Für Freiheit und Demokratie

Für Freiheit und Demokratie

Tag des Mauerbaus

Vor 61 Jahren zog die SED-Diktatur unter Walter Ulbricht eine Mauer mitten durch die Stadt und rund um West-Berlin. Die Teilung Deutschlands und die gewaltsame Trennung von Familien in Ost und West wurde damit für alle Welt sichtbar. Hunderte Frauen und Männer, Junge und Ältere fielen in den kommenden Jahren dem Grenzregime direkt zum Opfer. Tausende Familien wurde getrennt. So genannte Republikflucht wurde mit langer Haft bestraft. Die Mauer wurde zum Symbol des Kalten Krieges.

Von Mario Czaja, Generalsekretär der CDU Deutschlands

Mehr als 28 Jahre trennte diese Grenze Demokratie von Diktatur, Freiheit von Unfreiheit. Die Mauer in Berlin, die Grenzzäune zwischen Ost und West in Europa, der Schusswaffengebrauch – sie waren der Versuch, Freiheit zu verbieten, Demokratie zu verhindern und diktatorische Macht mit aller Gewalt durchzusetzen. Die Mauer zementierte 1961, was 1949 begonnen hatte: die Teilung der deutschen Nation in Ost und West. Die beiden deutschen Staaten, West- und Osteuropa nahmen 40 Jahre lang eine unterschiedliche Entwicklung. Die Menschen auf beiden Seiten der Mauer richteten sich nach ihren Möglichkeiten in der Situation der Teilung ein.

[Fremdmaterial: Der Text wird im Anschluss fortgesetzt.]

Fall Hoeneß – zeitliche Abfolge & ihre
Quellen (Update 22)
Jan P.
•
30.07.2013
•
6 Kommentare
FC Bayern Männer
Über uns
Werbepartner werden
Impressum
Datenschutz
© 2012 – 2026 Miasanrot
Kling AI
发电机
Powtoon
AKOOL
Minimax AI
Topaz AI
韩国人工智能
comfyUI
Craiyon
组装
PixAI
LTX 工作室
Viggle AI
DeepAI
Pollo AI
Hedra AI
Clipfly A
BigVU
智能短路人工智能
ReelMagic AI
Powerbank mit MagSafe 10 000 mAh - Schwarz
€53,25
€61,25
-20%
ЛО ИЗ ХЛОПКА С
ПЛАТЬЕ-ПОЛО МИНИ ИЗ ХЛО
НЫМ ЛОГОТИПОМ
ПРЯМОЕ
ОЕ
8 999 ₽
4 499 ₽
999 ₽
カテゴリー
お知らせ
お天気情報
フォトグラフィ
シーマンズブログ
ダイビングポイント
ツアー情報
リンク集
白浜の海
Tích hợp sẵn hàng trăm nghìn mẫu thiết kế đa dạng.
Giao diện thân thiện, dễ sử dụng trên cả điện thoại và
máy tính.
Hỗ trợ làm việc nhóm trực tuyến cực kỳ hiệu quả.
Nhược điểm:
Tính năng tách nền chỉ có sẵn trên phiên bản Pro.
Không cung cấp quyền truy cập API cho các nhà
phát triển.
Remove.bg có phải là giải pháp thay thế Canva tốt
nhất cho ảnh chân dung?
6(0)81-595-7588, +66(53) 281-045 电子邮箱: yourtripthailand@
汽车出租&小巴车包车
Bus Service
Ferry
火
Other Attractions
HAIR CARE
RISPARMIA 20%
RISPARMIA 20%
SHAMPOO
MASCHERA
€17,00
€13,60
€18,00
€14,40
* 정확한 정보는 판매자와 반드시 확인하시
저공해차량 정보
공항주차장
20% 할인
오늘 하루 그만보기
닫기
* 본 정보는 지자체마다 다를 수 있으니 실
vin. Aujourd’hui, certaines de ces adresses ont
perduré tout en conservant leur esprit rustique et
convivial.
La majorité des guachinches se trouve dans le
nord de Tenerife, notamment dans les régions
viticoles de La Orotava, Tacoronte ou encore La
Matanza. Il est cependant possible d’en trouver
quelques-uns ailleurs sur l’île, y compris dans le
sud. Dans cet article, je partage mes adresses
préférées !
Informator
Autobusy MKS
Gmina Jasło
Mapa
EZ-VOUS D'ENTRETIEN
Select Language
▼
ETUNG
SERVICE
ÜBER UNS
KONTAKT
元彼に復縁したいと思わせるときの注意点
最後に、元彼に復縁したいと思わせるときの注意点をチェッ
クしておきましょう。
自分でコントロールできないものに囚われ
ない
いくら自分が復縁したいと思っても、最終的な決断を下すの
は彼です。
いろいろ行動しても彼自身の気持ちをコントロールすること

Mehr als 30 Jahre sind seit der Friedlichen Revolution im Herbst 1989 und dem Fall der Mauer vergangen. Deutschland und Europa haben sich neu sortiert. Viele Staaten Osteuropas haben den Weg in die EU gefunden. Wir leben in Frieden und Freiheit miteinander. Auch die Ukraine machte sich mit der Orangen Revolution auf den Weg, hin zu einer modernen Demokratie. Die Menschen wollten mit ihrem Land Teil unserer Gemeinschaft werden. Sie wollten – und wollen – weg vom direkten Einfluss Moskaus.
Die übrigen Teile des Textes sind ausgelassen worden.